#### The problem
Give the data below again exactly as it stands. Omit the pictures.

#### Data block
● ● ● ● ●
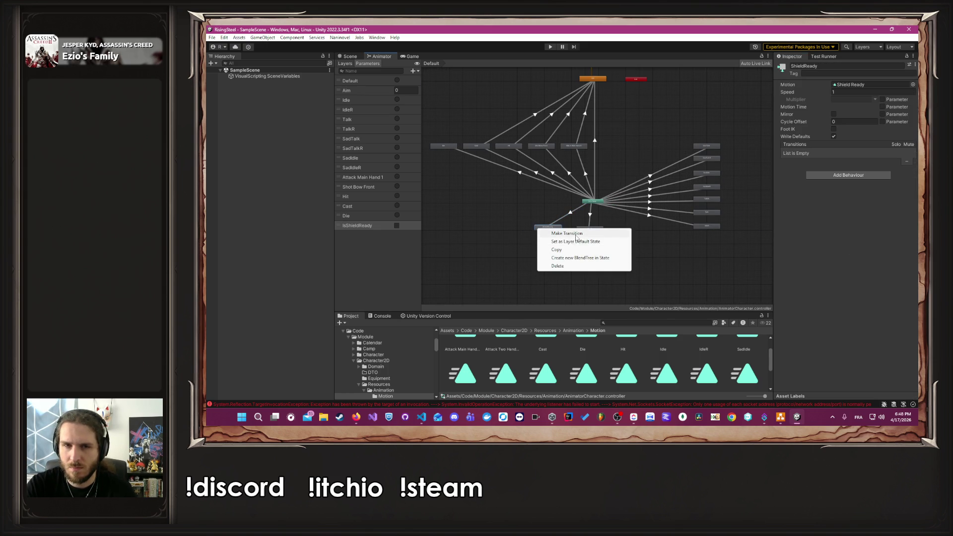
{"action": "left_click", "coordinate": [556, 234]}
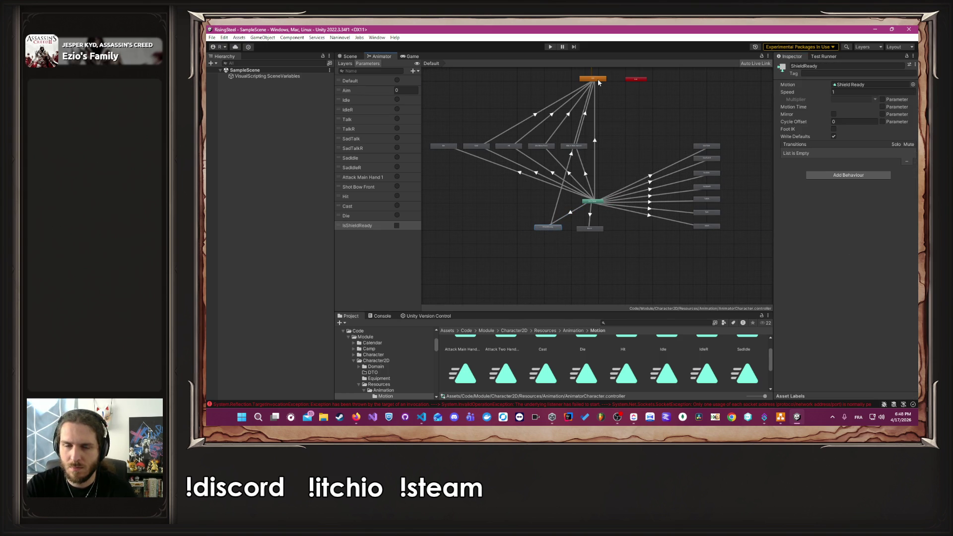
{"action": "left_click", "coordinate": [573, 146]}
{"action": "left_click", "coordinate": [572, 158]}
● ● ● ● ●
#### Your solution
{"action": "left_click", "coordinate": [556, 234]}
{"action": "left_click", "coordinate": [573, 146]}
{"action": "left_click", "coordinate": [572, 158]}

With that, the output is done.